▶ [INSTRUCTION] Copy the data from its start through the line containing "Today, LCMS work in Kenya embodies all three", inclusive, swapping "Ponant Cruises" for "Viking Cruises" and keeping everything else the same. Leave the pictures out.

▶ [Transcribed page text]
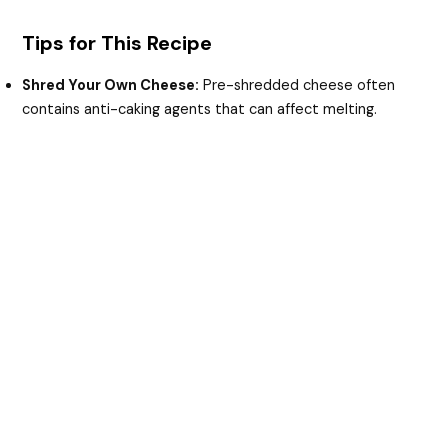
Tips for This Recipe
Shred Your Own Cheese:
Pre-shredded cheese often
contains anti-caking agents that can affect melting.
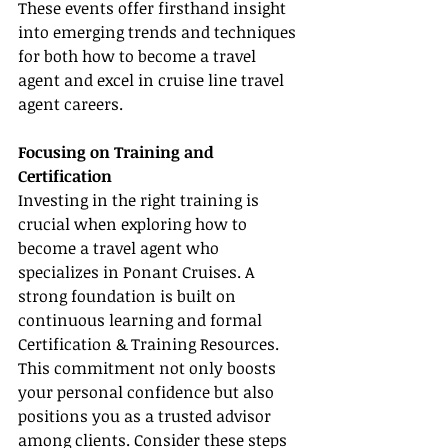
These events offer firsthand insight 
into emerging trends and techniques 
for both how to become a travel 
agent and excel in cruise line travel 
agent careers.
Focusing on Training and 
Certification
Investing in the right training is 
crucial when exploring how to 
become a travel agent who 
specializes in Ponant Cruises. A 
strong foundation is built on 
continuous learning and formal 
Certification & Training Resources. 
This commitment not only boosts 
your personal confidence but also 
positions you as a trusted advisor 
among clients. Consider these steps 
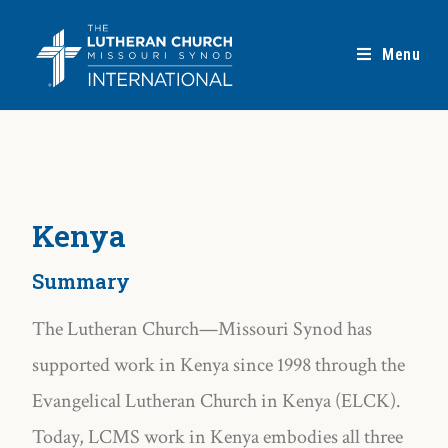
Menu
Kenya
Summary
The Lutheran Church—Missouri Synod has
supported work in Kenya since 1998 through the
Evangelical Lutheran Church in Kenya (ELCK).
Today, LCMS work in Kenya embodies all three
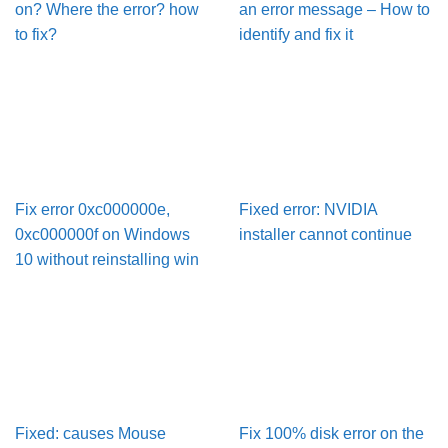
on? Where the error? how
an error message – How to
to fix?
identify and fix it
Fix error 0xc000000e,
Fixed error: NVIDIA
0xc000000f on Windows
installer cannot continue
10 without reinstalling win
Fixed: causes Mouse
Fix 100% disk error on the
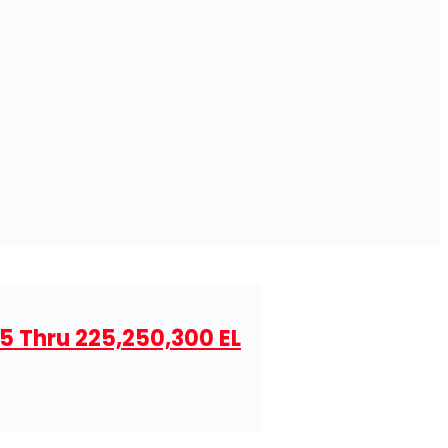
5 Thru 225,250,300 EL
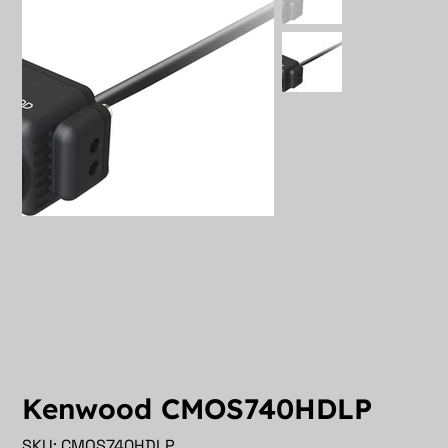
Kenwood CMOS740HDLP
SKU
SKU:
CMOS740HDLP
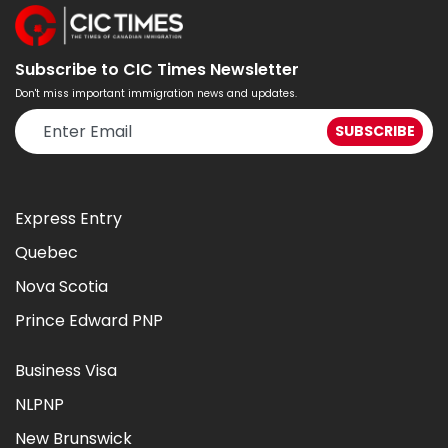
Subscribe to CIC Times Newsletter
Don't miss important immigration news and updates.
Express Entry
Quebec
Nova Scotia
Prince Edward PNP
Business Visa
NLPNP
New Brunswick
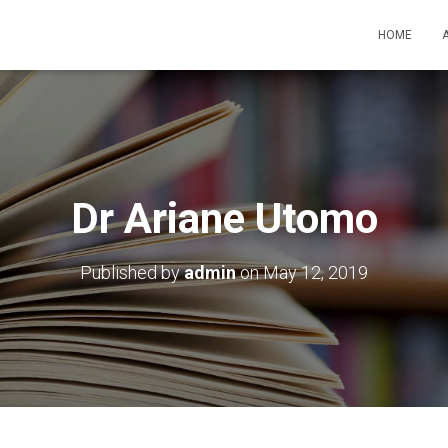
HOME
Dr Ariane Utomo
Published by
admin
on
May 12, 2019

▶ [SOLUTION FOR THIS EXERCISE]
Tips for This Recipe
Shred Your Own Cheese:
Pre-shredded cheese often
contains anti-caking agents that can affect melting.
These events offer firsthand insight 
into emerging trends and techniques 
for both how to become a travel 
agent and excel in cruise line travel 
agent careers.
Focusing on Training and 
Certification
Investing in the right training is 
crucial when exploring how to 
become a travel agent who 
specializes in Viking Cruises. A 
strong foundation is built on 
continuous learning and formal 
Certification & Training Resources. 
This commitment not only boosts 
your personal confidence but also 
positions you as a trusted advisor 
among clients. Consider these steps 
Menu
Kenya
Summary
The Lutheran Church—Missouri Synod has
supported work in Kenya since 1998 through the
Evangelical Lutheran Church in Kenya (ELCK).
Today, LCMS work in Kenya embodies all three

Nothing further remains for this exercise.